### What the task requires
Reproduce the entries below exactly, but only from the line containing "Where, for any" to the line containing "Discounts: Trade discounts", inclusive.
- - -
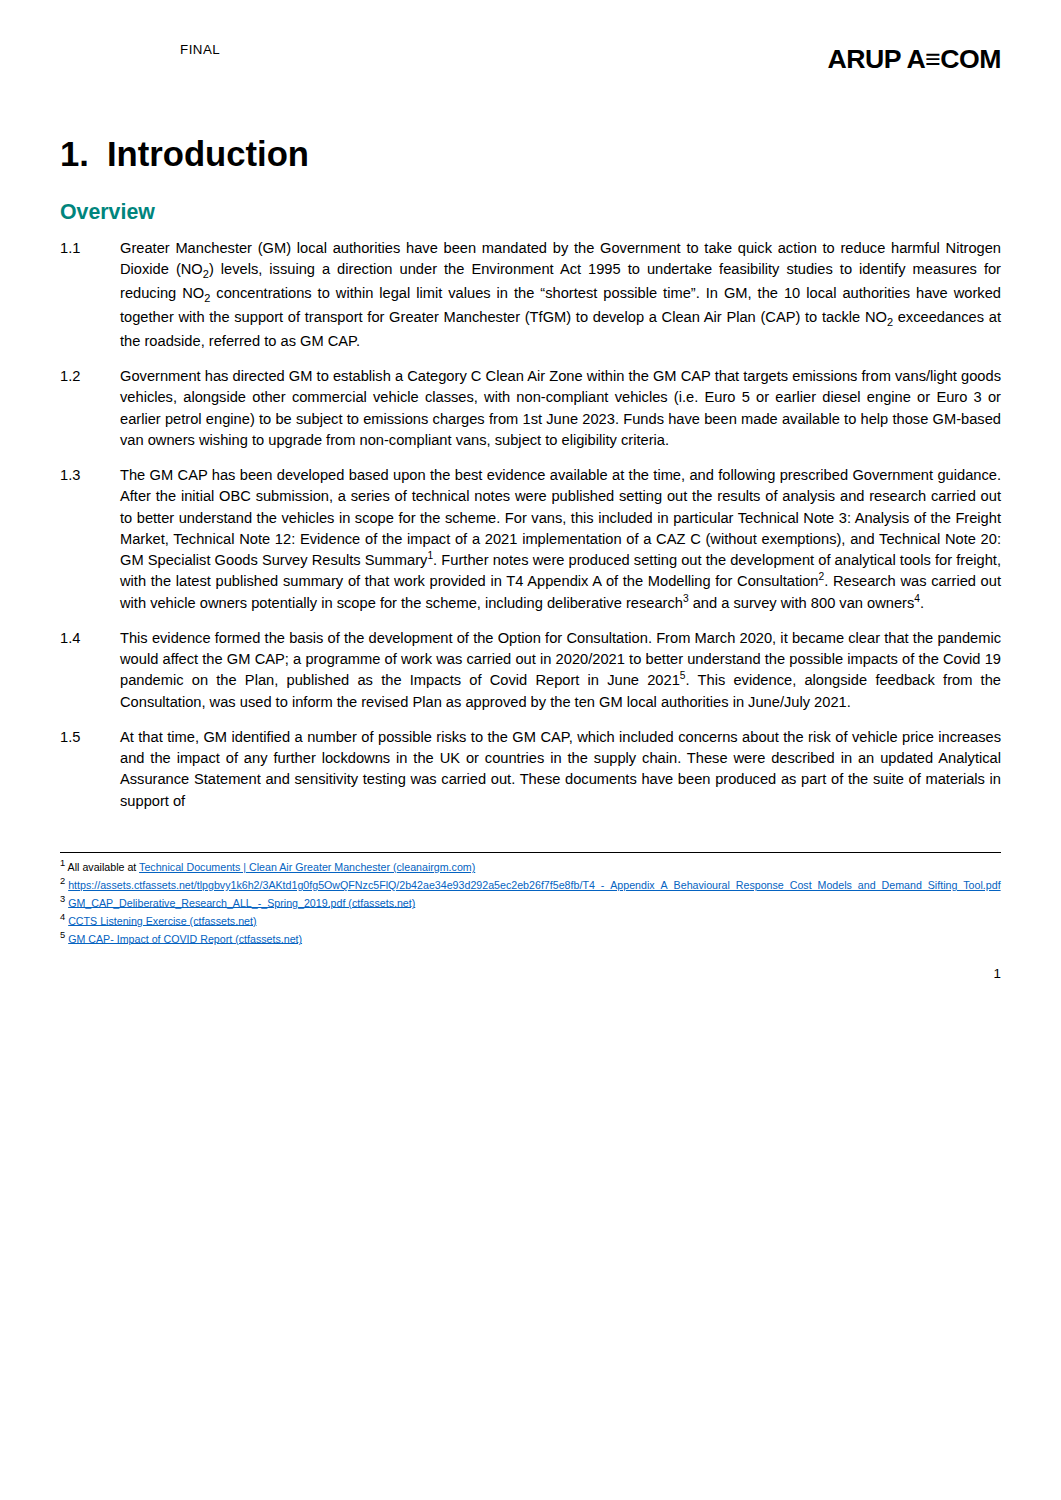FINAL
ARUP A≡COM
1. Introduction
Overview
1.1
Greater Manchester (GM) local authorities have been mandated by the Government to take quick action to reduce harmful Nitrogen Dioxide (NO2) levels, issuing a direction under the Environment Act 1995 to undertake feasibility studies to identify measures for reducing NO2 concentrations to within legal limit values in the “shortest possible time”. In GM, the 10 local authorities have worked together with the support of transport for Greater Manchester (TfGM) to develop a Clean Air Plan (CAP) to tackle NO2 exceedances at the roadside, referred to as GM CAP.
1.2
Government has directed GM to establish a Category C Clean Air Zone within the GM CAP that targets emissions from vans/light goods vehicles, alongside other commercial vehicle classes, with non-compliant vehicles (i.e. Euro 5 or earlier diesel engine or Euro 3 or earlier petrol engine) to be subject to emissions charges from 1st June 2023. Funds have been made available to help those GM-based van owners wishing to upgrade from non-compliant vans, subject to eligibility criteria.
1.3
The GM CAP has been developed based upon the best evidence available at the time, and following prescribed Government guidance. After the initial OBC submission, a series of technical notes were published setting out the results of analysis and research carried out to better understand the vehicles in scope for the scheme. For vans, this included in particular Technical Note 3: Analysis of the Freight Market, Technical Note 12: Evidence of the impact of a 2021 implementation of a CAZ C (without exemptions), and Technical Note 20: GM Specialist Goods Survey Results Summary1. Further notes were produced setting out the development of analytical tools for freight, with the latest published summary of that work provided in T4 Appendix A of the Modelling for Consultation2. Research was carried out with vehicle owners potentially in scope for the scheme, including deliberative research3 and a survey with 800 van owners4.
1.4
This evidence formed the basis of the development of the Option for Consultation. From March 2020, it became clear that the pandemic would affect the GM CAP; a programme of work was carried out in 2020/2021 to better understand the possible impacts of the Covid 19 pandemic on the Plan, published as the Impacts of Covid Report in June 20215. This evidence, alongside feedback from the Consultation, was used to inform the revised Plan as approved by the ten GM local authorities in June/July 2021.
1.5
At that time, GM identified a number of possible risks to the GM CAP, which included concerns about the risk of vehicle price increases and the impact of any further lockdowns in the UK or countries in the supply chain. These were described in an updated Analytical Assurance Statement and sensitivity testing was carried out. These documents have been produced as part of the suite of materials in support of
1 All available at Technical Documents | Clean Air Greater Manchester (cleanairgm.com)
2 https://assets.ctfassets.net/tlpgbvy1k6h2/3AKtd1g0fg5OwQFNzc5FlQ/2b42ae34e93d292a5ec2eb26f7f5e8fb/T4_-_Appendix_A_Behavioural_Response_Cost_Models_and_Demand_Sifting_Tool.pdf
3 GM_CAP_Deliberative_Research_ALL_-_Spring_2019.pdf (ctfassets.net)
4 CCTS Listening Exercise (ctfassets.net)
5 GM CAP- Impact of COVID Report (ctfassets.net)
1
- - -
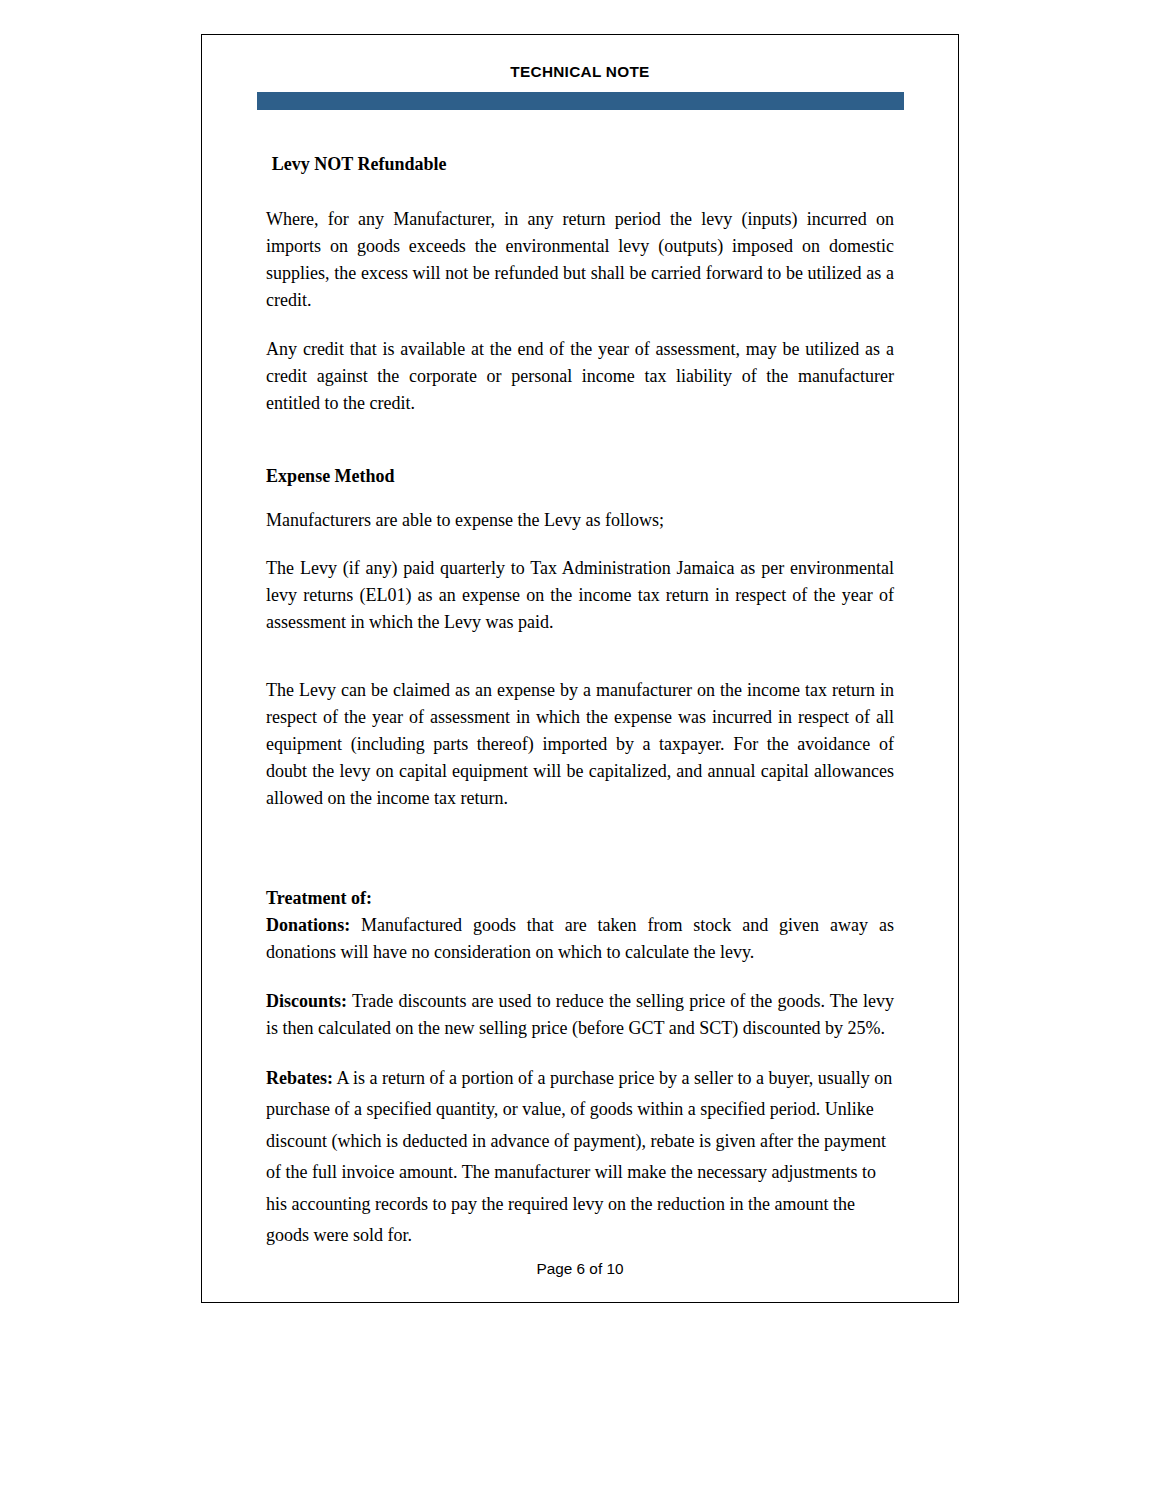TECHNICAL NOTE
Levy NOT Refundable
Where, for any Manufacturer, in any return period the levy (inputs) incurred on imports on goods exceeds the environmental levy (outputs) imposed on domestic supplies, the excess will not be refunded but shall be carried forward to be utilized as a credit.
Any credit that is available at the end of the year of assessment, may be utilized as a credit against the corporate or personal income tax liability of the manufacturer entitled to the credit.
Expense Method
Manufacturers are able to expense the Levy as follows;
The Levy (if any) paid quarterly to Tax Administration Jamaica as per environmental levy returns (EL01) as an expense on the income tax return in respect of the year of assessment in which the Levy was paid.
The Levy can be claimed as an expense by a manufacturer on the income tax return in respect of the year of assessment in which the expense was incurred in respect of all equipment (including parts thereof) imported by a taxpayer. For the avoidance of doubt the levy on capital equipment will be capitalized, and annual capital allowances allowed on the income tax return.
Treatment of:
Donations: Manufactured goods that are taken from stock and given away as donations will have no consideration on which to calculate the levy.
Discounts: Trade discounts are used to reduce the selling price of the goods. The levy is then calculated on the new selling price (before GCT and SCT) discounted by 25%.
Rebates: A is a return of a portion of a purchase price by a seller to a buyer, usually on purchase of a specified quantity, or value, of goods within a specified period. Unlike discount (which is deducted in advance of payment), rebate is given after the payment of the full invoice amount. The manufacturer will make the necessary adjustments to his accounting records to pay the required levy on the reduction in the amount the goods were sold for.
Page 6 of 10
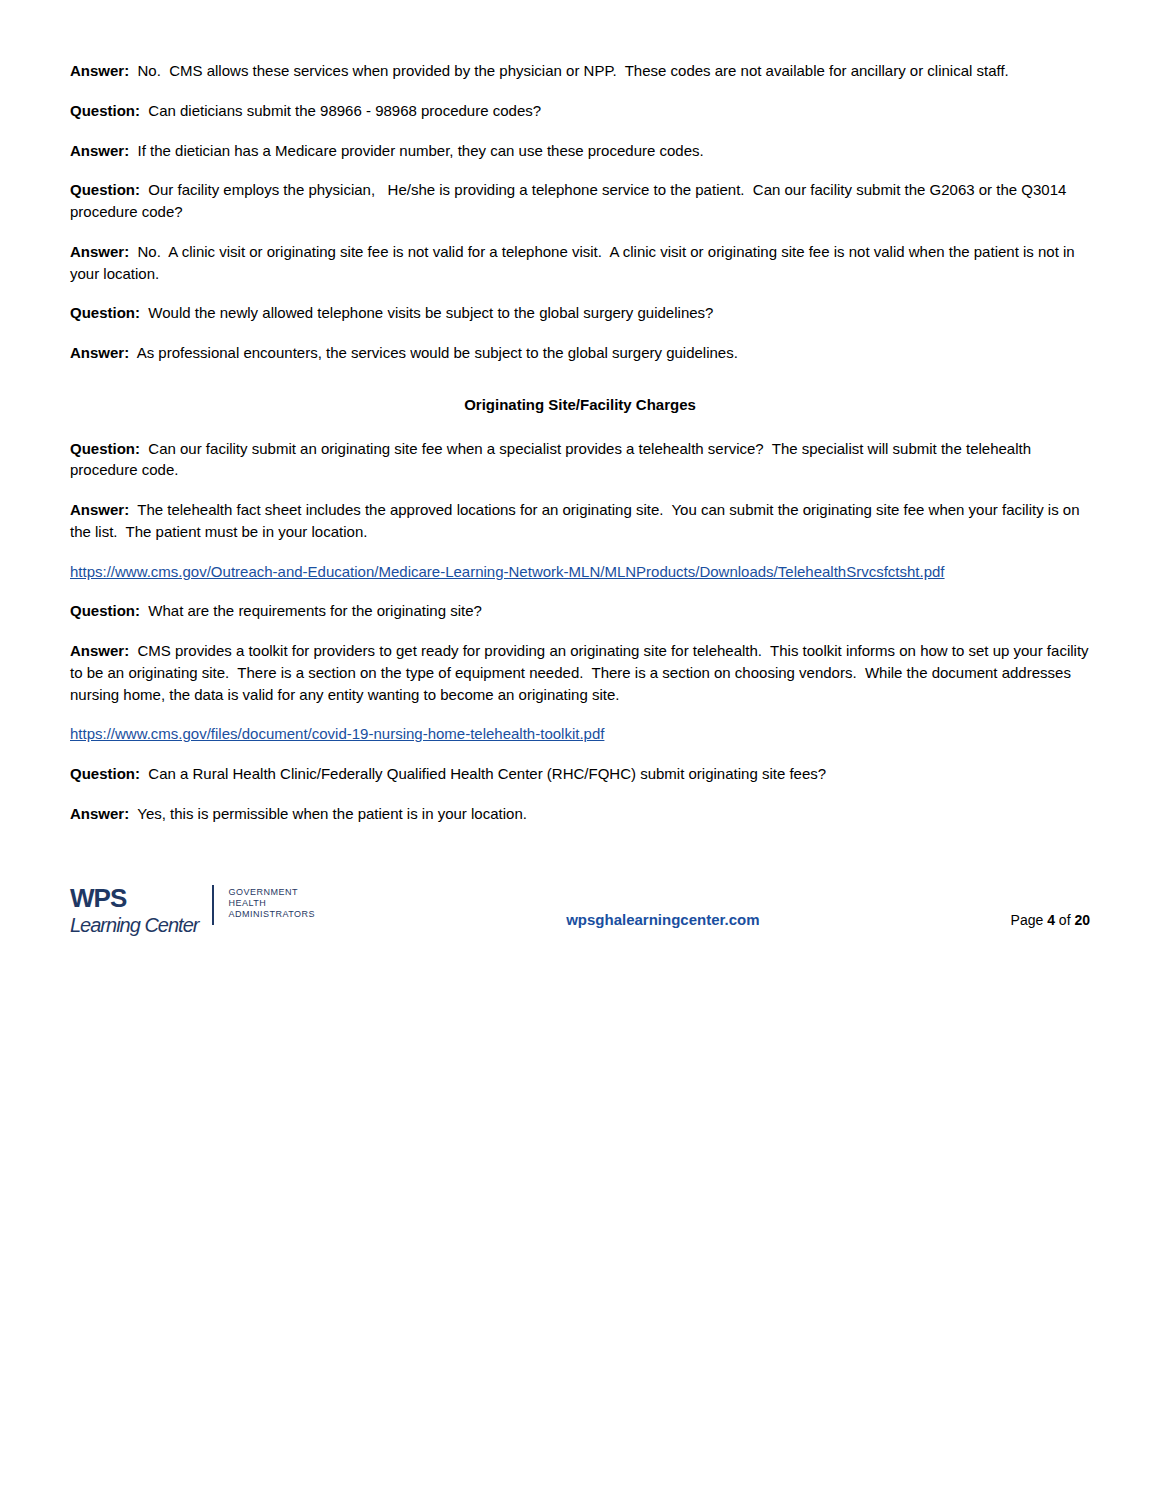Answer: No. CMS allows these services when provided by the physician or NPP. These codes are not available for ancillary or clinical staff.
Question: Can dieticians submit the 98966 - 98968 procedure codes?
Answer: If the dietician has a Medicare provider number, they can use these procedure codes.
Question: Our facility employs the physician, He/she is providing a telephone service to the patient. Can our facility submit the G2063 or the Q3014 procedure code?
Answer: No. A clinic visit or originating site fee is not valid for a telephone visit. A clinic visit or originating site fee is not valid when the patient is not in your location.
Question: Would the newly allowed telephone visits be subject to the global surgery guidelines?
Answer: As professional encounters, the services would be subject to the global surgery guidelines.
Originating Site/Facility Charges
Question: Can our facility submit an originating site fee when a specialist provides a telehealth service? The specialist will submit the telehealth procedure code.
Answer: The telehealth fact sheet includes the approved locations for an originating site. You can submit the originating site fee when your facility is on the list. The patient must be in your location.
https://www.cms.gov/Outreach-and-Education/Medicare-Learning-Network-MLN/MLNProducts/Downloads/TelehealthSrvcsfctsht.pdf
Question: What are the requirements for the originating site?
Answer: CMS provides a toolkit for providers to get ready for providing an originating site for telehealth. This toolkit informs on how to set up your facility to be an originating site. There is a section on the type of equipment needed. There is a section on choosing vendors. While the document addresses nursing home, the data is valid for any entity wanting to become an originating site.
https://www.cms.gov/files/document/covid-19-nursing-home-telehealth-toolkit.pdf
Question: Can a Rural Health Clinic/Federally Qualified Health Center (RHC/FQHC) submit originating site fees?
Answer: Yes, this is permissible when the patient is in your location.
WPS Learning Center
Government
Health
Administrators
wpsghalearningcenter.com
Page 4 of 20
- - -
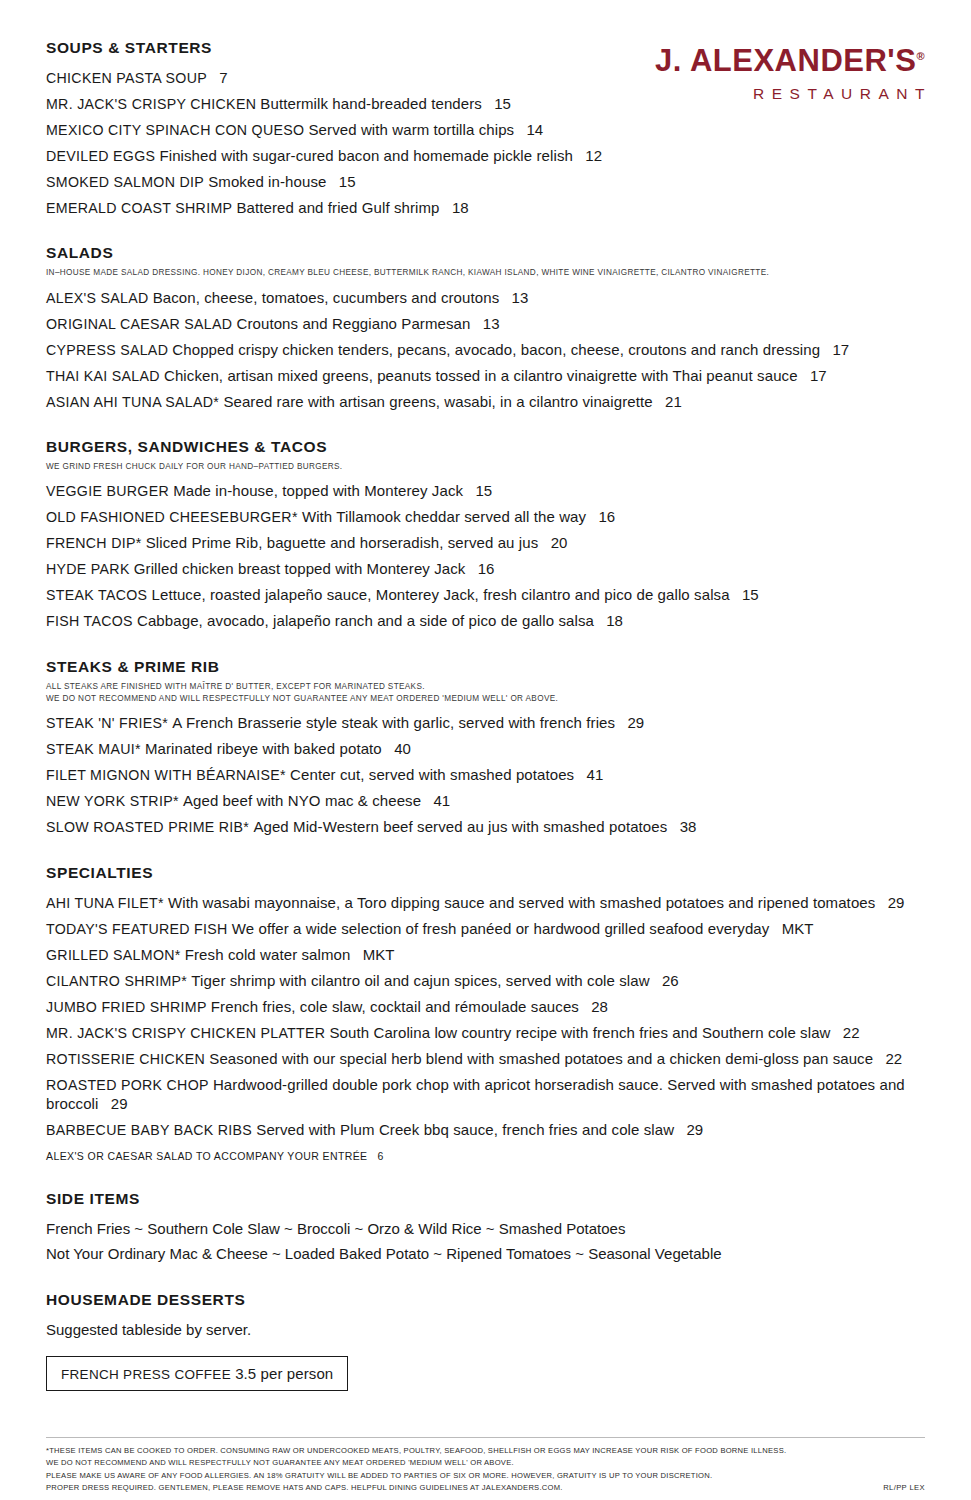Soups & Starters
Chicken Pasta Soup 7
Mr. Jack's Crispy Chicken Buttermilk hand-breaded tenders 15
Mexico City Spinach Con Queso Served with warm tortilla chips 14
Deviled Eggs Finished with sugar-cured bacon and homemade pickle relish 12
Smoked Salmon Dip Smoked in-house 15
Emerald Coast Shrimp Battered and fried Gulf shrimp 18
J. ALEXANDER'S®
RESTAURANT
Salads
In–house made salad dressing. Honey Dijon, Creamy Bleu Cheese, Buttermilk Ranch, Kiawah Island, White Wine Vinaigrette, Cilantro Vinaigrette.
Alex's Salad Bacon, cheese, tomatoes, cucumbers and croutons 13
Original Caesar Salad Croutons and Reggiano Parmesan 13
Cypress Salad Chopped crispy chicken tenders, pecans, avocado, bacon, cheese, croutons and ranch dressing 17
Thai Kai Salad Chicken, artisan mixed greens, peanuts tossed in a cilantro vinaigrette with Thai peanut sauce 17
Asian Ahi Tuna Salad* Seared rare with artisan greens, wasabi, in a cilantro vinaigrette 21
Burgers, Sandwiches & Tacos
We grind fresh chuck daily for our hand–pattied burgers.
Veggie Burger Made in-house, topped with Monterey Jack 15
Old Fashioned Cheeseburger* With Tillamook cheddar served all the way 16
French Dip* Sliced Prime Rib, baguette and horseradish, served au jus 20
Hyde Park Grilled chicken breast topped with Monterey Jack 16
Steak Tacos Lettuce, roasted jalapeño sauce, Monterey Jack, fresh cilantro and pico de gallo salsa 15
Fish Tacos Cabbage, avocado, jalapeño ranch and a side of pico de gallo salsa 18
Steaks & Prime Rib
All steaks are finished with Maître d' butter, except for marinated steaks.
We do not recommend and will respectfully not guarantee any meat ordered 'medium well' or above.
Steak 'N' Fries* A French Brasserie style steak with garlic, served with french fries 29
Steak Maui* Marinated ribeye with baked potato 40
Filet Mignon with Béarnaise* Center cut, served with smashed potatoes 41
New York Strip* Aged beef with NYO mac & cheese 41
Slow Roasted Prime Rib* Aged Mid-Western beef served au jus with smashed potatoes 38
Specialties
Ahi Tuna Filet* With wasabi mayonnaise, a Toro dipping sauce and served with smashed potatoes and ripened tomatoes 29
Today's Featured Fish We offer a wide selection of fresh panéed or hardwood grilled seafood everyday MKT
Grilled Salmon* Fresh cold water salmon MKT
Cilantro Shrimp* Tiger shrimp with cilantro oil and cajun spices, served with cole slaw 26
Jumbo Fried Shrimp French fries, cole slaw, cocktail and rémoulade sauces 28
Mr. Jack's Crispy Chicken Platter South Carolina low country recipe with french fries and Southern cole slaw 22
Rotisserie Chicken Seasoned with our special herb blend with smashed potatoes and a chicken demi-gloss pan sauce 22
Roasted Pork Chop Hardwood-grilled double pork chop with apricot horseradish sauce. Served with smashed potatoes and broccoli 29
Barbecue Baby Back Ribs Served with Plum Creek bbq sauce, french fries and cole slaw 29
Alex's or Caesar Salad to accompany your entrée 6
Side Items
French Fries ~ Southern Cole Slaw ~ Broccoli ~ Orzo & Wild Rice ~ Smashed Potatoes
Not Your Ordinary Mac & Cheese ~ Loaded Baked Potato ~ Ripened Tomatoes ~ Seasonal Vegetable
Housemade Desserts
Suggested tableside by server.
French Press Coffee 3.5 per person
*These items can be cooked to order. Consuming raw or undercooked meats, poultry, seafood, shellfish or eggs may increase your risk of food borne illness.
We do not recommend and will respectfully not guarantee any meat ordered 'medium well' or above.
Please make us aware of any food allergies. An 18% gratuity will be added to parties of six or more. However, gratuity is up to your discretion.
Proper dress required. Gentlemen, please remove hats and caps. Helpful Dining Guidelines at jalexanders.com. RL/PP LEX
- - -
### Task response
Where, for any Manufacturer, in any return period the levy (inputs) incurred on imports on goods exceeds the environmental levy (outputs) imposed on domestic supplies, the excess will not be refunded but shall be carried forward to be utilized as a credit.
Any credit that is available at the end of the year of assessment, may be utilized as a credit against the corporate or personal income tax liability of the manufacturer entitled to the credit.
Expense Method
Manufacturers are able to expense the Levy as follows;
The Levy (if any) paid quarterly to Tax Administration Jamaica as per environmental levy returns (EL01) as an expense on the income tax return in respect of the year of assessment in which the Levy was paid.
The Levy can be claimed as an expense by a manufacturer on the income tax return in respect of the year of assessment in which the expense was incurred in respect of all equipment (including parts thereof) imported by a taxpayer. For the avoidance of doubt the levy on capital equipment will be capitalized, and annual capital allowances allowed on the income tax return.
Treatment of:
Donations: Manufactured goods that are taken from stock and given away as donations will have no consideration on which to calculate the levy.
Discounts: Trade discounts are used to reduce the selling price of the goods. The levy is then calculated on the new selling price (before GCT and SCT) discounted by 25%.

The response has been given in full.